4 minutes de lecture
ice

Samedi matin, un homme de 37 ans a été tué par des agents fédéraux déployés à Minneapolis lors d’une tentative d’interpellation. Selon les autorités, les faits se sont produits dans le sud de la ville, alors que la police fédérale de l’immigration menait une opération ciblée. Très rapidement, des images filmées par des témoins ont circulé sur les réseaux sociaux, montrant plusieurs agents masqués tentant de maîtriser l’homme au sol, avant qu’une rafale de tirs ne retentisse.

Quelques minutes plus tard, une centaine de manifestants se sont rassemblés sur les lieux. Des affrontements violents ont éclaté avec les forces de l’ordre, marquant une nouvelle étape dans la contestation de la présence fédérale à Minneapolis.

Une opération de l’ICE qui dégénère

Dans un communiqué, le département de la Sécurité intérieure affirme que les agents tentaient d’arrêter une personne en situation irrégulière recherchée pour une agression. L’homme tué se serait approché des agents armé d’un pistolet semi automatique de calibre 9 mm. Les policiers disent avoir tenté de le désarmer avant de faire usage de leurs armes.

Cette version est vivement contestée par plusieurs témoins. Les vidéos diffusées montrent une scène confuse, où l’homme est plaqué au sol par plusieurs agents cagoulés, tandis qu’une dizaine de coups de feu sont tirés à très courte distance. Les autorités locales ont annoncé l’ouverture d’une enquête indépendante.

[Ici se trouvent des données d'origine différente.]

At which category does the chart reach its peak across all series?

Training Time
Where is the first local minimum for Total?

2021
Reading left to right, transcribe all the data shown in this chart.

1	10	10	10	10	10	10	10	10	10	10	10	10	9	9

Une ville sous tension depuis la mort de Renee Good

Cette nouvelle fusillade intervient dans un climat déjà extrêmement dégradé. Début janvier, Renee Good, militante anti ICE, avait été mortellement touchée lors d’une autre opération fédérale. Sa mort avait déclenché plusieurs jours de manifestations dans cette ville historiquement marquée par les violences policières, depuis la mort de George Floyd en 2020.

Depuis, Minneapolis est devenue un symbole de la contestation contre la stratégie migratoire de l’administration Trump. La présence visible d’agents fédéraux, souvent masqués et lourdement armés, est perçue par une partie de la population comme une provocation et une mise sous tutelle de la ville par Washington.

Affrontements et fractures politiques

Après la fusillade de samedi, la mobilisation est rapidement montée en intensité. Gaz lacrymogène, grenades assourdissantes et arrestations ont été signalés en marge des manifestations. Plusieurs élus municipaux ont dénoncé une escalade délibérée de la part du gouvernement fédéral.

Le maire de Minneapolis a appelé à la désescalade et demandé le retrait des forces de l’immigration, estimant que leur présence alimente le chaos. À l’inverse, l’administration Trump défend l’action de ses agents et accuse les autorités locales démocrates de tolérer un climat hostile à l’application de la loi.

Minneapolis, nouveau front du bras de fer migratoire

Au delà du fait divers, Minneapolis est devenue un terrain d’affrontement politique majeur autour de la question migratoire. L’administration Trump assume une stratégie de démonstration de force dans plusieurs bastions démocrates, au risque d’attiser des révoltes locales.

La répétition des fusillades mortelles, en l’espace de quelques semaines, fait craindre une spirale incontrôlable. Dans une ville déjà marquée par des traumatismes récents, la défiance envers la police fédérale atteint un niveau critique, laissant planer le spectre d’une crise durable entre pouvoir fédéral et autorités locales.